> [Excerto fornecido]
##########
Os factos pertinentes foram escolhidos e recortados em função da sua relevância jurídica, em face das soluções plausíveis das questões de direito, nos termos da aplicação conjugada dos artigos 123.º, n.º 2 do CPPT, 596.º, n.º 1 e 607.º, n.º 3 do Código de Processo Civil (“CPC”), aplicáveis por remissão do artigo 29.º, n.º 1, alíneas a) e e) do RJAT.

 

No que se refere aos factos provados, a convicção dos árbitros fundou-se na análise crítica dos documentos juntos aos autos por ambas as Partes, conforme referenciado em relação a cada facto enumerado no ponto 1 antecedente, e nas posições por estas assumidas em relação aos mesmos.

 

            Não se provou o alegado pela Requerida no artigo 12.º da Resposta, nem que do valor inicialmente investido nas loan notes por A..., no montante de € 10.748.430,44, a parcela de € 4.821.340,59 tenha sido convertida em “títulos de depósito e de crédito” (artigos 53.º, 55.º, 60.º da Resposta), nem que tenha sido recebido qualquer valor a esse título, nomeadamente no âmbito de um processo falimentar contra o C... .
##########
> [Conjunto de dados]

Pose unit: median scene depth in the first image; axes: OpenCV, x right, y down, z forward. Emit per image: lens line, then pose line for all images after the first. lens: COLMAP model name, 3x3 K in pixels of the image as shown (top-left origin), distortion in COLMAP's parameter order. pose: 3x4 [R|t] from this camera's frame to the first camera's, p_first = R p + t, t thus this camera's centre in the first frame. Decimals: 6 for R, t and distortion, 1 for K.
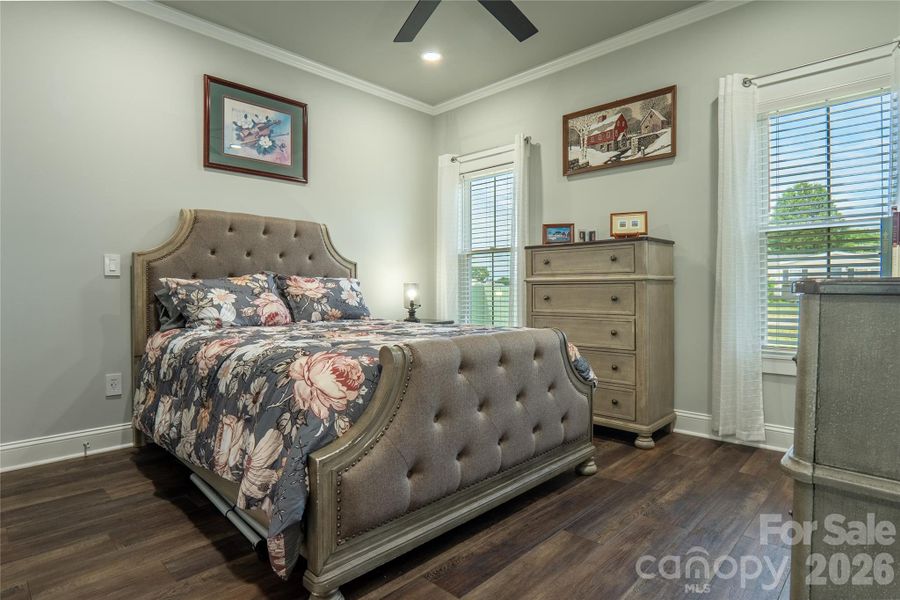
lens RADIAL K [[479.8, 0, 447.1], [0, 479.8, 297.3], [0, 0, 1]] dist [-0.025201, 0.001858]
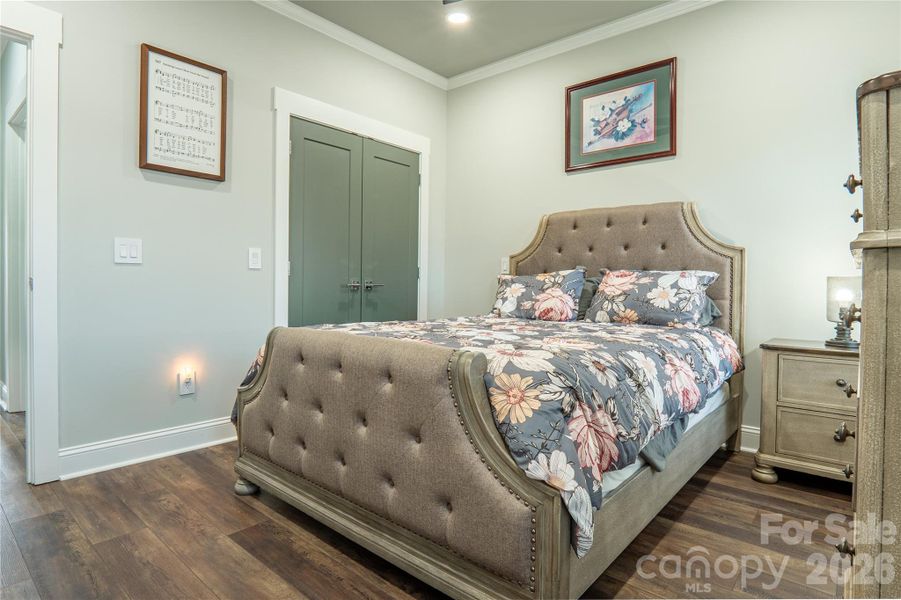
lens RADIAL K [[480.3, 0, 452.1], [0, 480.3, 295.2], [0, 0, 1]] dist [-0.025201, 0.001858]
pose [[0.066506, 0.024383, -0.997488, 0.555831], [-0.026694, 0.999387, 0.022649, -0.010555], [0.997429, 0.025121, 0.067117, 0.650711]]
##########
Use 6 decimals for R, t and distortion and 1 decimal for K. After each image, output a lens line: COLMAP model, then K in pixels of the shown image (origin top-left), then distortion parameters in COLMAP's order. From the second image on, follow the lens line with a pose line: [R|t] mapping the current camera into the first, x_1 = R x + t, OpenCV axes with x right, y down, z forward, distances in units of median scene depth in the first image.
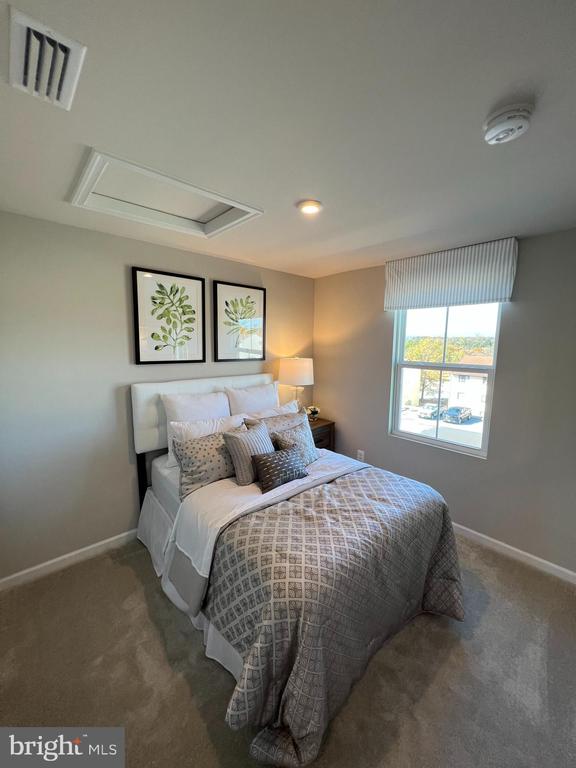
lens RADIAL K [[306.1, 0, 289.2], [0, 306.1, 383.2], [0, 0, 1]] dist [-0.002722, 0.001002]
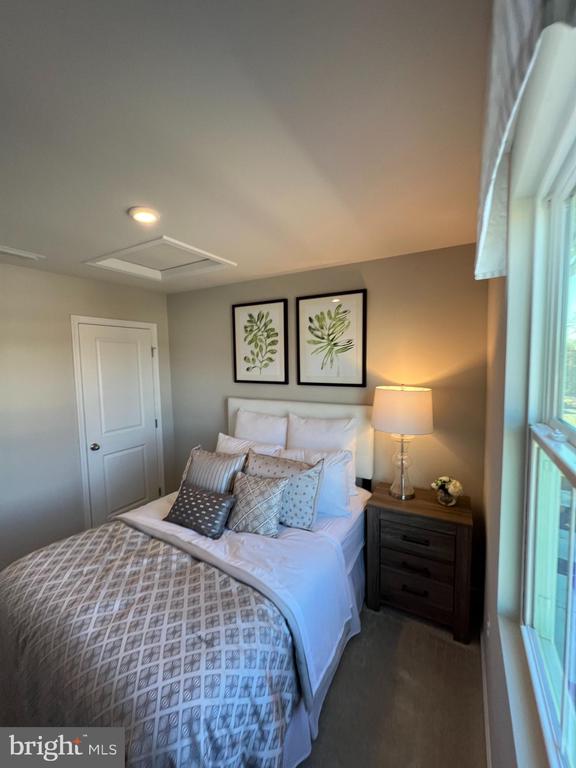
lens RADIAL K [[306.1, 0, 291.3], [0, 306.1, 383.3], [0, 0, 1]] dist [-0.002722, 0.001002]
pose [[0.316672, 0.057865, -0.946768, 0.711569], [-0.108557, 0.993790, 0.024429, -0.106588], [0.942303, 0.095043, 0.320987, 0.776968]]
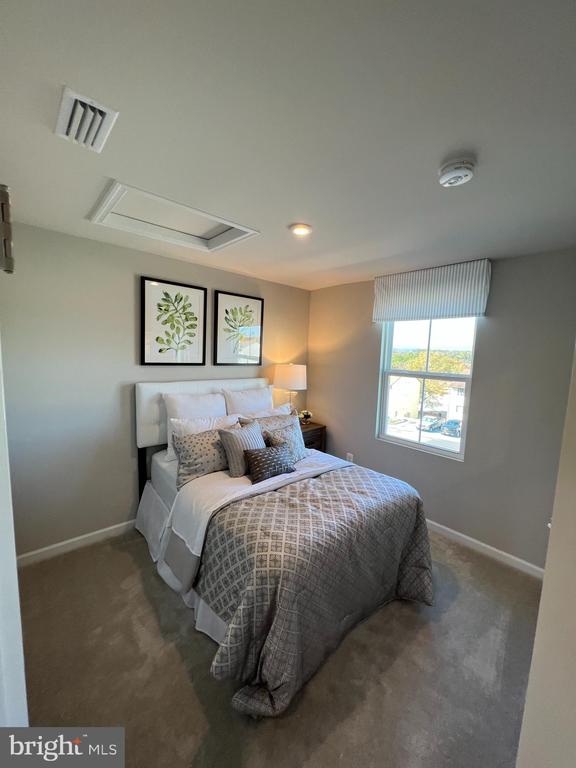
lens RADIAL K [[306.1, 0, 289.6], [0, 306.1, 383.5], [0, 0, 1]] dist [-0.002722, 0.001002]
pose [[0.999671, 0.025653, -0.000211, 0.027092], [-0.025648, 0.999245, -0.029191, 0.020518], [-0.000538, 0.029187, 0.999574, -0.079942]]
##########
> [Tarefa 1] Traduza para inglês esta frase do excerto fornecido: «No que se refere aos factos provados, a convicção dos árbitros fundou-se na análise crítica dos documentos juntos aos autos por ambas as Partes, conforme referenciado em relação a cada facto enumerado no ponto 1 antecedente, e nas posições por estas assumidas em relação aos mesmos.»
> [Tarefa 2] Diga se cada afirmação concorda com o excerto fornecido. Responda sim ou não e cite as palavras exatas do excerto que decidem a resposta: (a) Os factos foram escolhidos em função da sua relevância jurídica. (b) Ficou provado que a parcela de € 4.821.340,59 foi convertida em títulos de depósito e de crédito. (c) A convicção dos árbitros baseou-se apenas nos documentos juntos pela Requerida.

> [Resposta escrita 1] With regard to the proven facts, the arbitrators' conviction was based on a critical analysis of the documents submitted to the case file by both Parties, as referenced in relation to each fact listed in the preceding point 1, and on the positions they took in relation to those facts.

> [Resposta escrita 2]
(a) Sim: «escolhidos e recortados em função da sua relevância jurídica».
(b) Não: «Não se provou» e «a parcela de € 4.821.340,59 tenha sido convertida em “títulos de depósito e de crédito”».
(c) Não: «documentos juntos aos autos por ambas as Partes».